Scotland’s sustainable media future discussed in the ARC

By 15 June 2022No Comments

On 9 June, just one day after the Advanced Research Centre’s (ARC) inauguration, the question of Scotland’s media future was revisited and debated in the University’s sparkling new building.

Participants came from the worlds of media regulation, government, broadcasting, the press, and innovative media ventures, along with academics from the humanities and the social sciences, from both north and south of the border. The meeting was intended to kick-start a moribund debate.

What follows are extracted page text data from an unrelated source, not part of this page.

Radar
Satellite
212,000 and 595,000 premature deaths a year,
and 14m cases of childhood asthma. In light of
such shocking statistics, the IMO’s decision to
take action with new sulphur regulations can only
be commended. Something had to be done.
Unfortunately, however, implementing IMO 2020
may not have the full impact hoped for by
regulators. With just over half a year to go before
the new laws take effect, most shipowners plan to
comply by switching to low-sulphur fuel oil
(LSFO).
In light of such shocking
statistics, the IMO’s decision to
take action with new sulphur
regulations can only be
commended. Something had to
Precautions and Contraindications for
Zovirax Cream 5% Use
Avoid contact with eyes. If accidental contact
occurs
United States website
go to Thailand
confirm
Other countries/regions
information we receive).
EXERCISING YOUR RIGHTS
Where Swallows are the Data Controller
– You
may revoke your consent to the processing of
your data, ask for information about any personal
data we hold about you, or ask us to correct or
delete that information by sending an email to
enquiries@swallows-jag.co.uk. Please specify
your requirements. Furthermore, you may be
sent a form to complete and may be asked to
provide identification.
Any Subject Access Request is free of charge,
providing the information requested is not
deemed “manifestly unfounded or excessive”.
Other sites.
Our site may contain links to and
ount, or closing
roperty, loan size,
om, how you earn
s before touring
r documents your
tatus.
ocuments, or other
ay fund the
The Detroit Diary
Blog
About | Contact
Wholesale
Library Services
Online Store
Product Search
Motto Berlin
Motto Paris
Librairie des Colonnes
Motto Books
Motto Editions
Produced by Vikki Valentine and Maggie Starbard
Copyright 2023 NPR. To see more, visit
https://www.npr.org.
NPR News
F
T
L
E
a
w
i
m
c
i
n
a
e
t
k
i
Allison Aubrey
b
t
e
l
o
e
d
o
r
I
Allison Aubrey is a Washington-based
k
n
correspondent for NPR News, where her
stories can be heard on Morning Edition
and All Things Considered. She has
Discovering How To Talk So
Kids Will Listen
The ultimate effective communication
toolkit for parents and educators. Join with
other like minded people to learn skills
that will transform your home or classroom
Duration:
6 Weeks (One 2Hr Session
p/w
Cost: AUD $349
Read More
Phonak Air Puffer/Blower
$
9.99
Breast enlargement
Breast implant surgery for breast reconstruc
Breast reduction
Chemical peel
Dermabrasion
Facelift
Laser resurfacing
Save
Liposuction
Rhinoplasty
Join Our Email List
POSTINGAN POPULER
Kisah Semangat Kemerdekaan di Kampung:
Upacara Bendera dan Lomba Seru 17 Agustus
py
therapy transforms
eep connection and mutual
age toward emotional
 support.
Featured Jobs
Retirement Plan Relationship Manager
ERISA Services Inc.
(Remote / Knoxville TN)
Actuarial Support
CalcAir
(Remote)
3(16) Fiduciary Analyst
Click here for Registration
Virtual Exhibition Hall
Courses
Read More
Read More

With free-flowing discussion under the Chatham House Rule, the agenda moved from questions of organisation and policy to those of the role of sentiment and lack of trust in the changing media ecology. The Rule means that what was said can’t be attributed to individuals. But there was a widely shared sense that overwhelming concern with the constitutional question – regarding Scotland’s place inside or outwith the Union –  has overshadowed the prospect of productive new thinking. Moreover, there was also a strongly articulated view that the present media order was increasingly exhausted in the digital era, that rear-guard actions were now attempting to safeguard a heavily beleaguered public interest, and therefore that the urgent rebuilding of a new, cross-generational, civic awareness was imperative to inform future policy, institutional developments, and broker a new deal for citizens.

A cross-College venture, this initiative was right in line with the ARC’s aspirational agenda to break down barriers and envisage new futures.

The organisers of this new collaboration were CREATe Deputy Director Professor Philip Schlesinger, Dr Catherine Happer, Dr Dominic Hinde and Dr Hayes Mabweazara (Sociology) and Dr Ana Langer (Politics).